<<<<

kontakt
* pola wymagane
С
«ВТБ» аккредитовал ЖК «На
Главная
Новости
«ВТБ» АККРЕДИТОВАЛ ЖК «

>>>>

Exercise: Please give the listing above one more time, exactly as it reads.

Solution:
kontakt
* pola wymagane
С
«ВТБ» аккредитовал ЖК «На
Главная
Новости
«ВТБ» АККРЕДИТОВАЛ ЖК «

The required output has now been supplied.